* _Text_
╔══

Frequency is a technical term used to describe the pitch of a sound. Pitch relates to our perception of sound but we can measure frequency. When we talk about the pitch or frequency of sound it is usually in the context of human hearing so they are basically synonymous.
It is challenging to explain pitch in words without relating it to real sounds, so I am hoping that you have a concept of it already. Nevertheless, I will explain it anyway. If you are able to hear then I can tell you that a (big) dog barking makes a low pitch/frequency sound. A bird tweeting makes a high pitch/frequency sound. Those particular sounds were intentionally chosen. Speaker systems often consist of several individual drivers (speakers) for handling different frequency ranges. subwoofers are the speakers that handle the low frequencies (woof-woof). Tweeters are the speakers that handle the highest frequencies (tweet-tweet).
If you had never heard any sound before then it would be hard to understand pitch. Again, I will explain it. The pitch of a sound ranges from low to high. Low pitch sounds are very calm and mellow and high pitch sounds are frantic. This is a very rudimentary description and not always the case. Although, it does make sense that high pitch sounds seem much more frantic and excited because the number of cycles per second made by a wave is what is actually measured when we talk about frequency. The higher the frequency, the more cycles per second. The lower the frequency, the fewer the cycles. Frequency is measured in hertz (Hz) or kilohertz (kHz), which is 1,000 hertz.
Objects vibrating causes fluctuations in the air pressure which in turn causes sound. The speed of the vibration determines the frequency of the sound. I will use an example of a washing machine to explain this. When a washing machine first starts a spin cycle the drum (appropriately named) spins very slowly. You see the clothes lazily flailing about as it turns and it makes a low pitch sound. As the speed of the spinning increases, you can hear the pitch of the sound increase until it is very high. It will probably also get louder and the clothes will start to look like a blur (some of this depends on the age of your washing machine). The pitch of the sound that the machine makes is directly related to the speed of the drum spinning.

╚══

* _Problem 1_
Answer these questions about the text on sound frequency, labeling each answer (a), (b), or (c):
(a) What are the speakers called that handle the highest frequencies?
(b) In what units is frequency measured?
(c) What is the pitch of a washing machine's sound directly related to?
* _Problem 2_
Please write out the text on sound frequency from "It is challenging" to "highest frequencies (tweet-tweet).".

* _Dataset content_
╔══

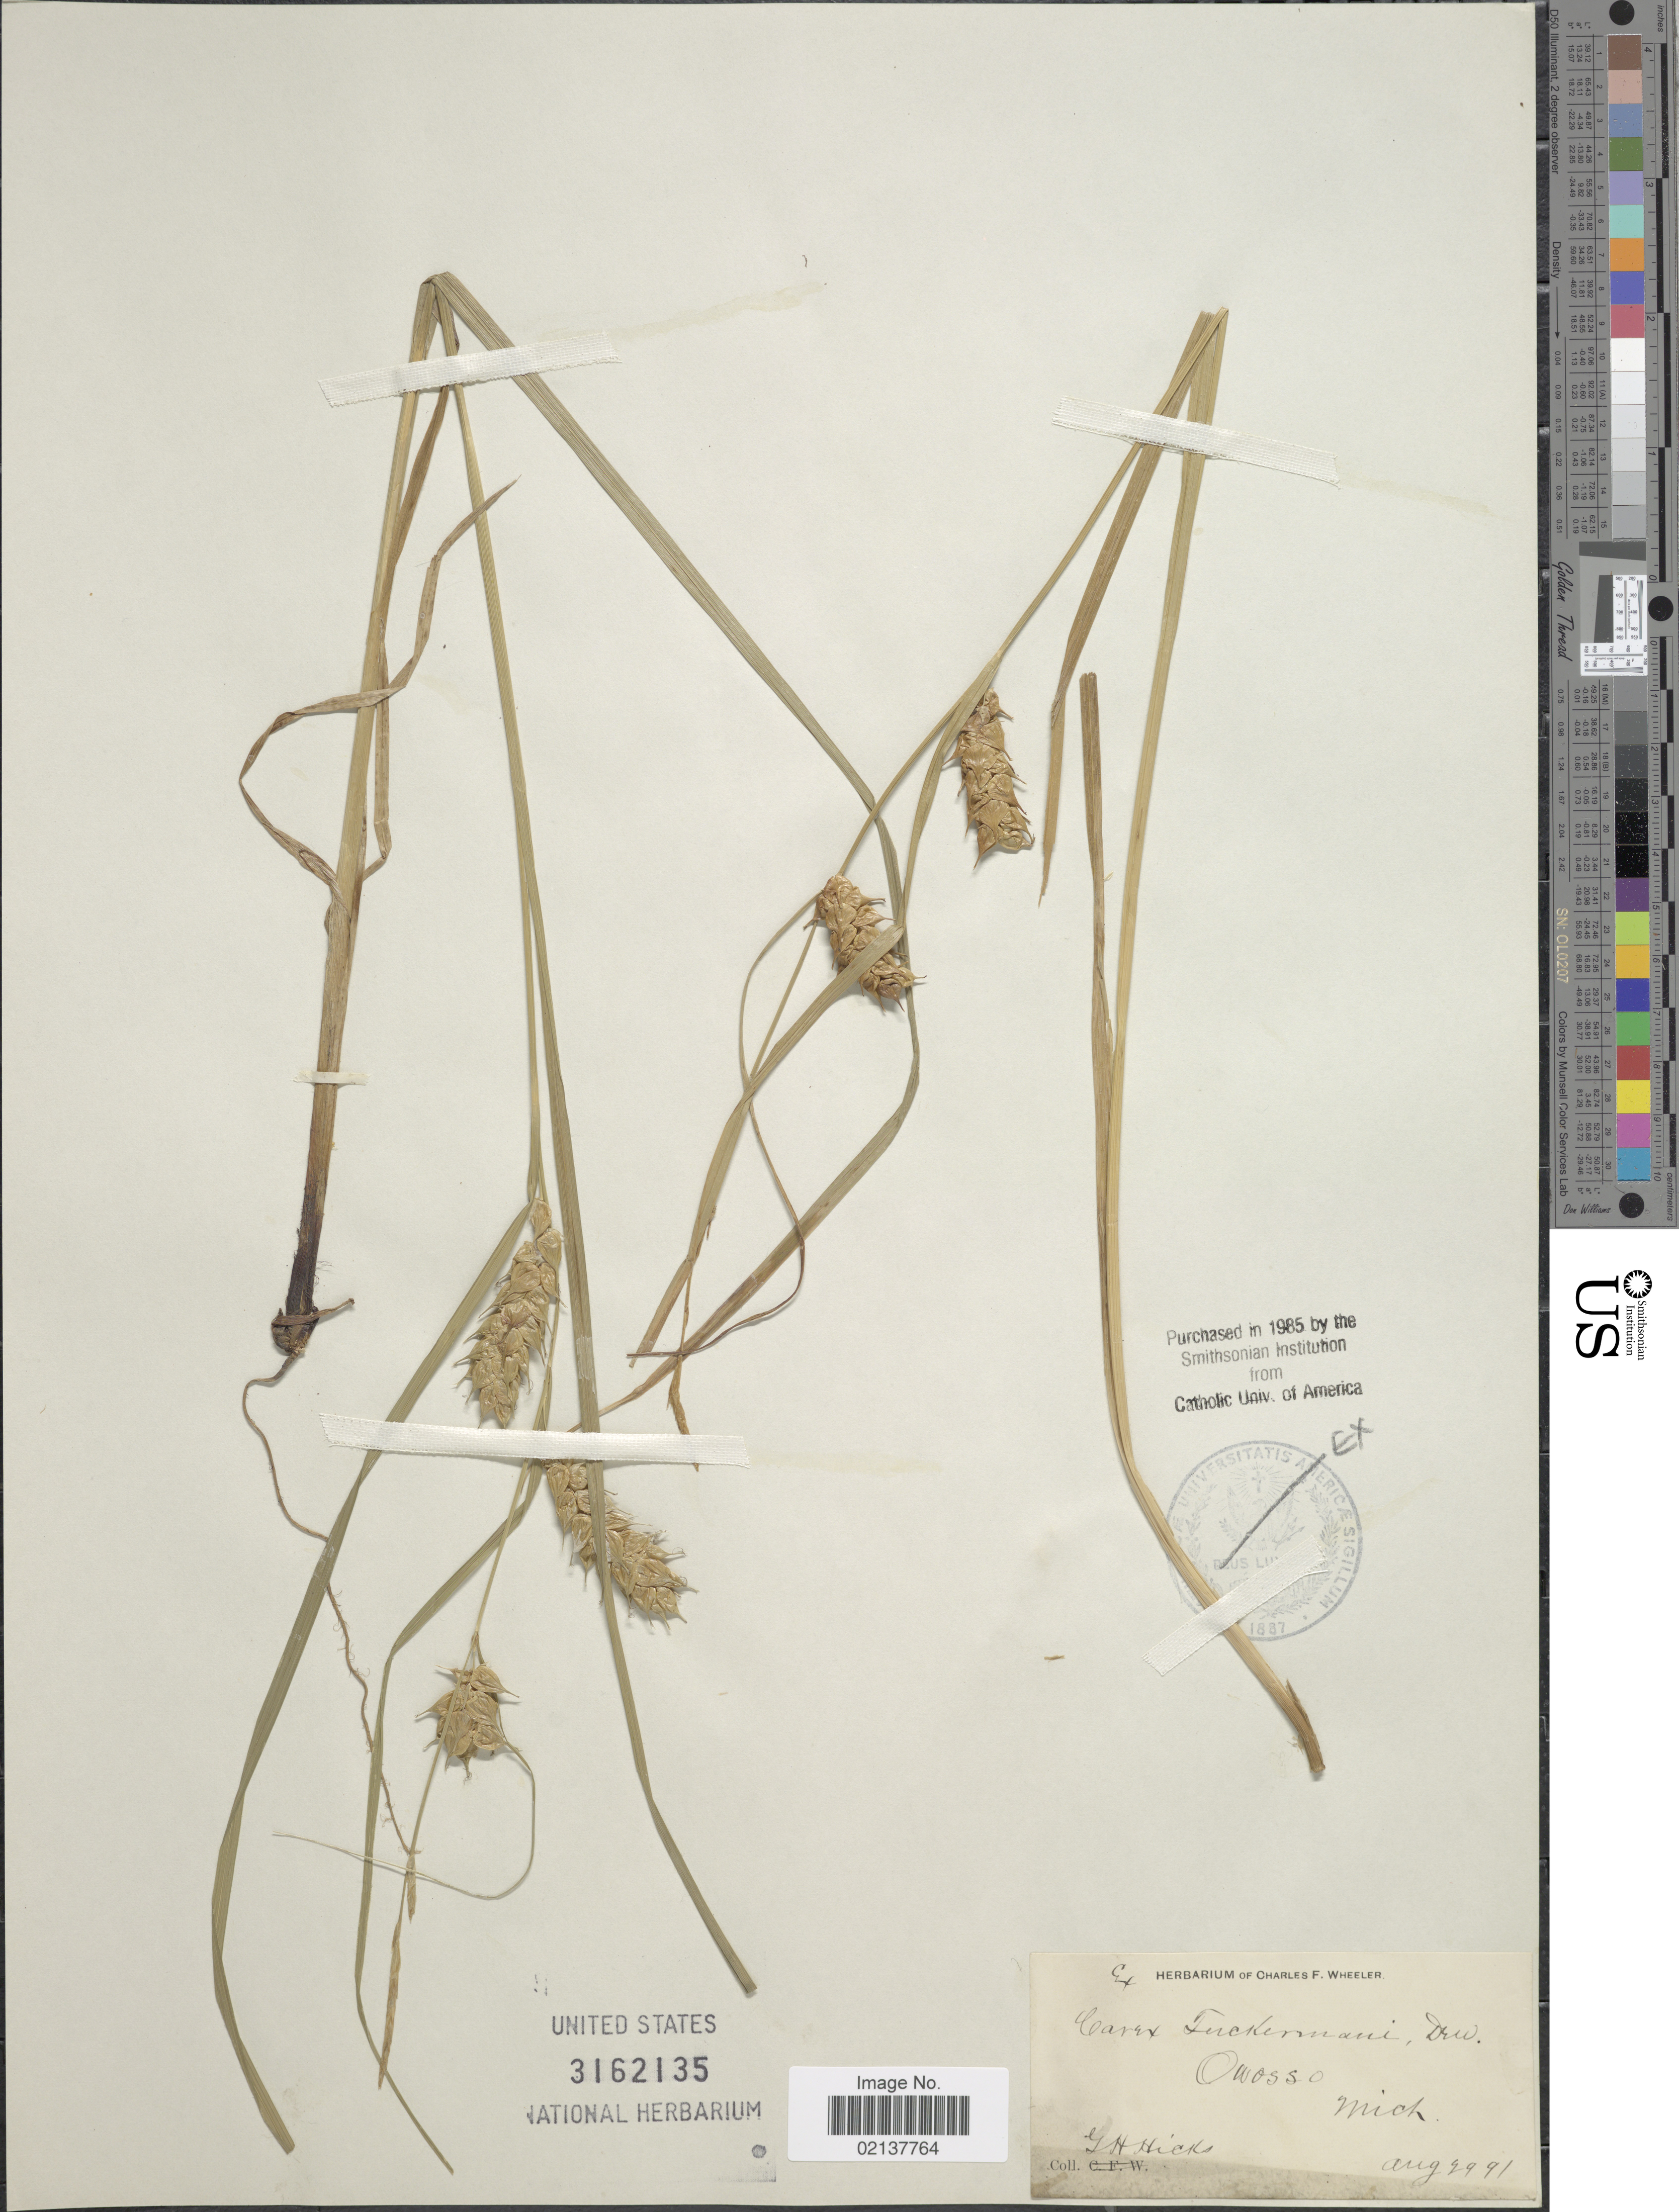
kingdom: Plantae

╚══
╔══

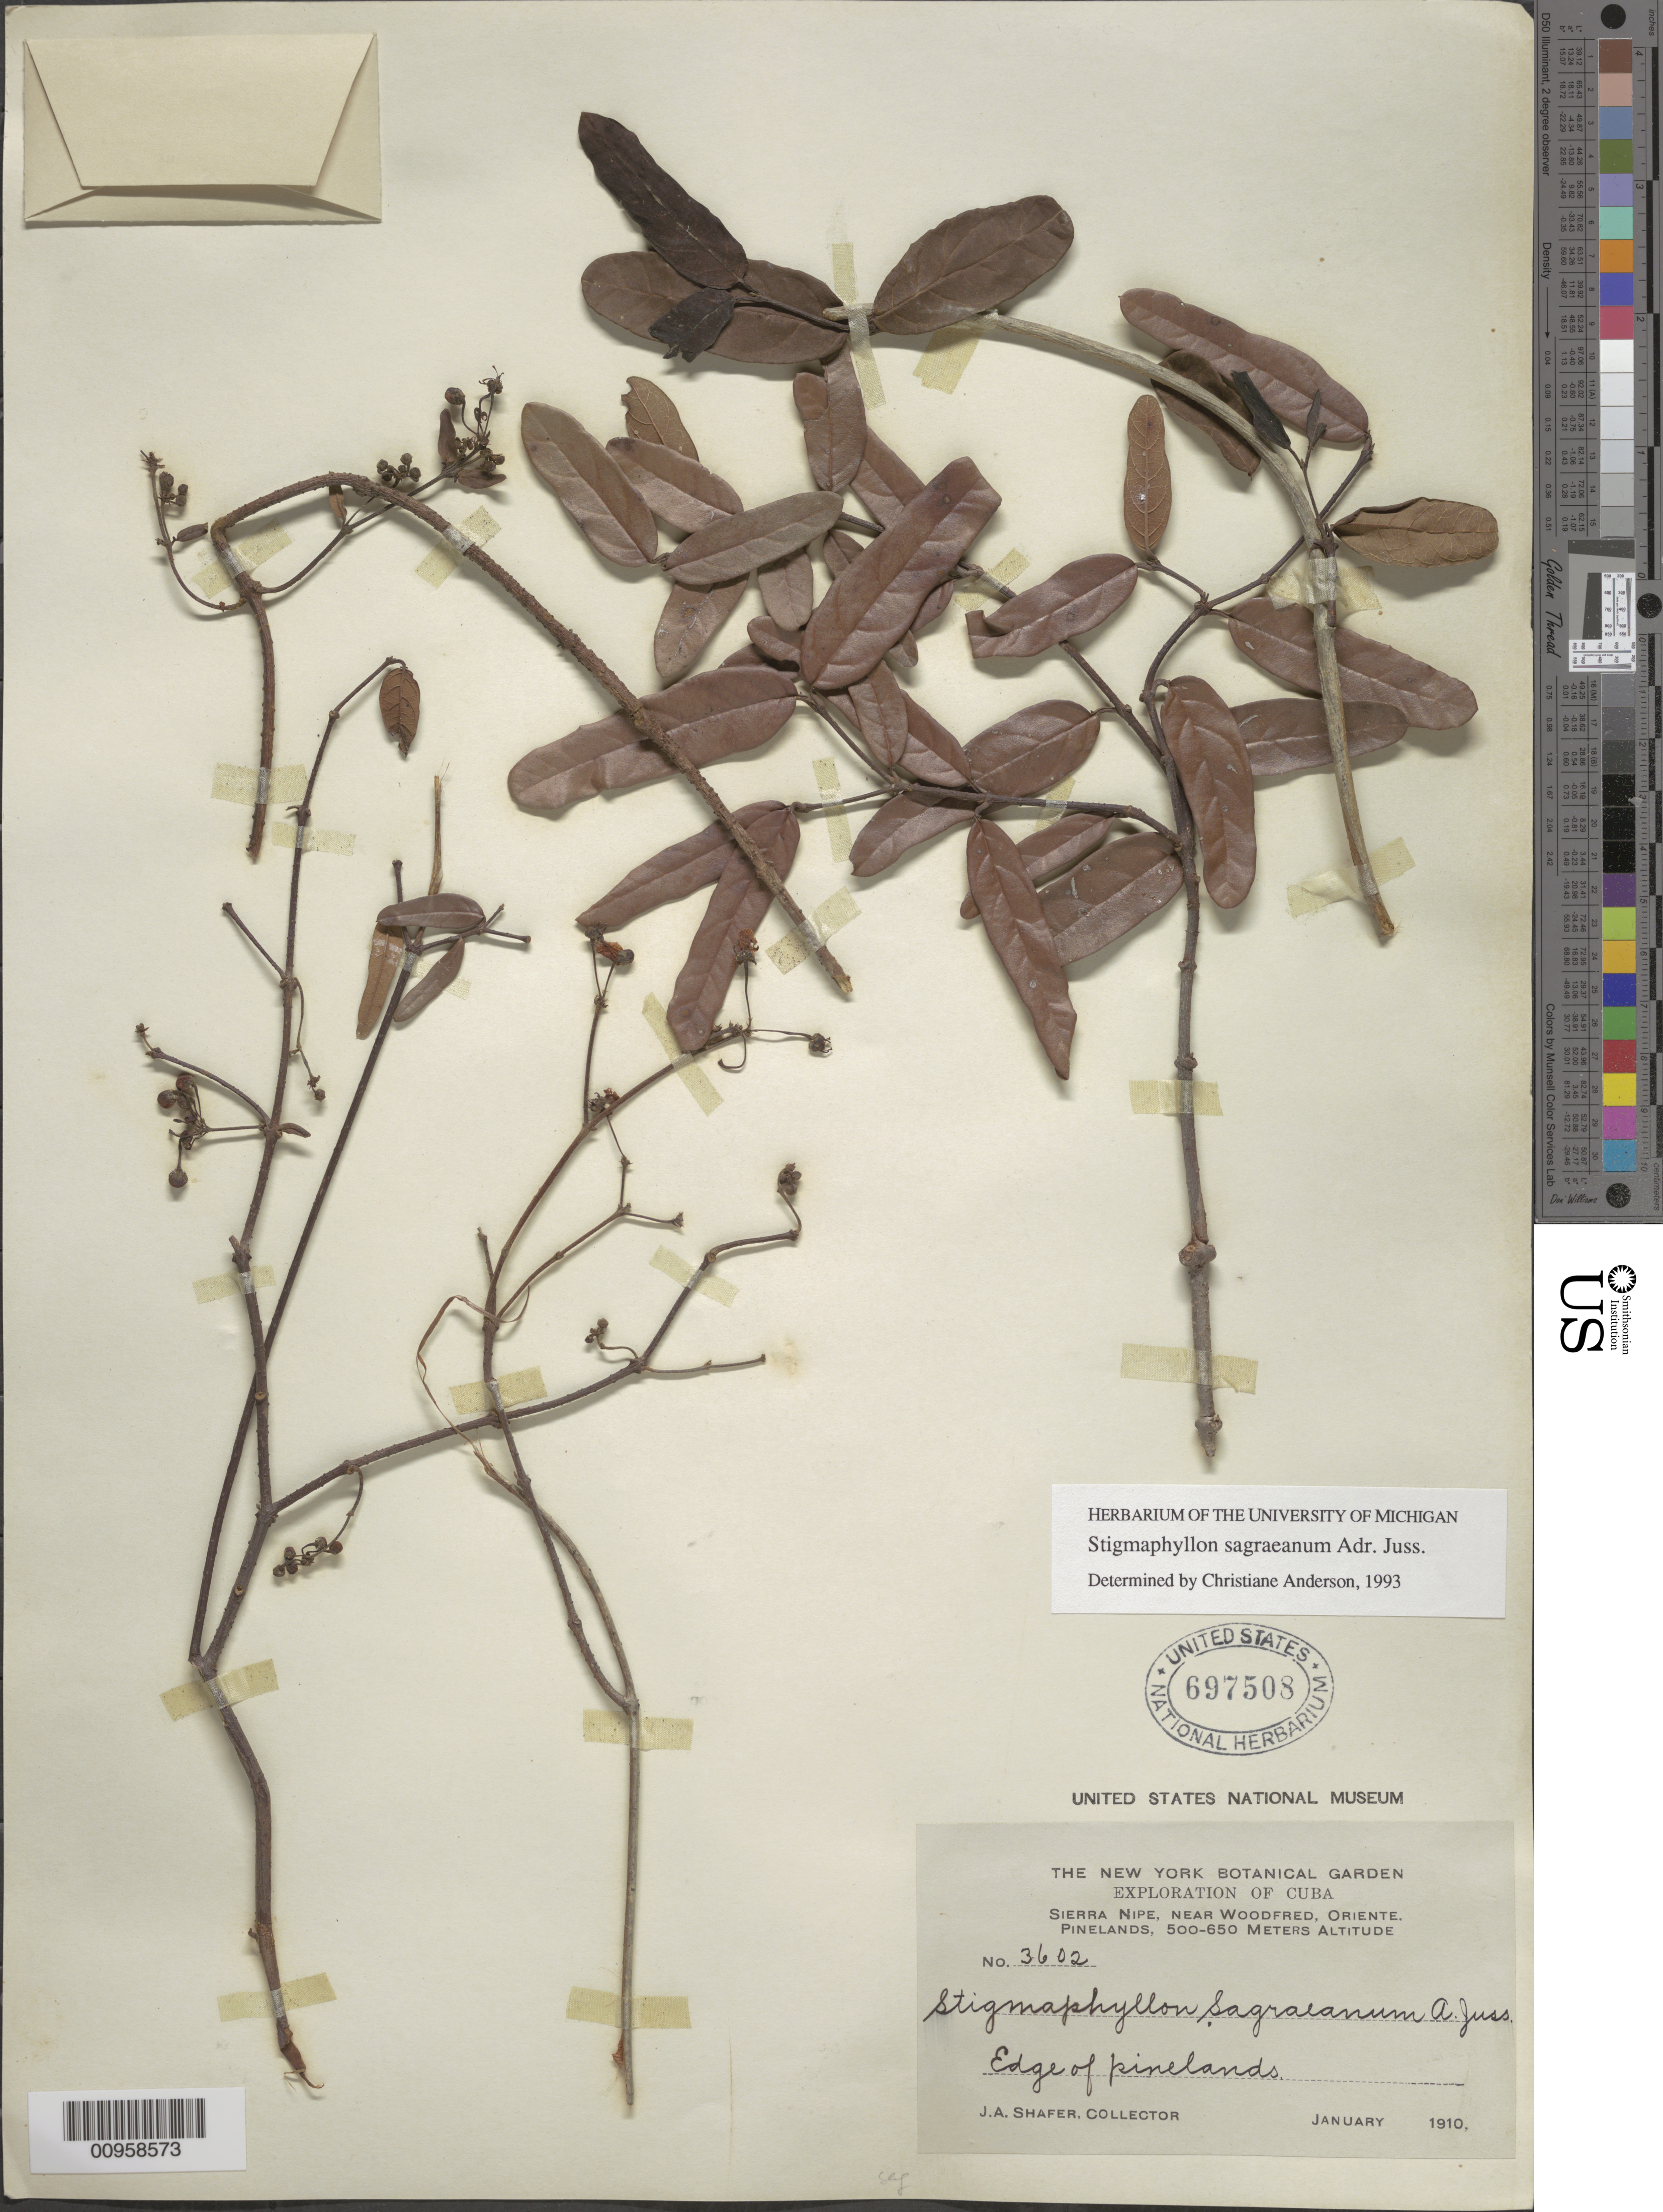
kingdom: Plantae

╚══

* _Output 1_
(a) Tweeters
(b) Hertz (Hz) or kilohertz (kHz)
(c) The speed of the drum spinning

* _Output 2_
It is challenging to explain pitch in words without relating it to real sounds, so I am hoping that you have a concept of it already. Nevertheless, I will explain it anyway. If you are able to hear then I can tell you that a (big) dog barking makes a low pitch/frequency sound. A bird tweeting makes a high pitch/frequency sound. Those particular sounds were intentionally chosen. Speaker systems often consist of several individual drivers (speakers) for handling different frequency ranges. subwoofers are the speakers that handle the low frequencies (woof-woof). Tweeters are the speakers that handle the highest frequencies (tweet-tweet).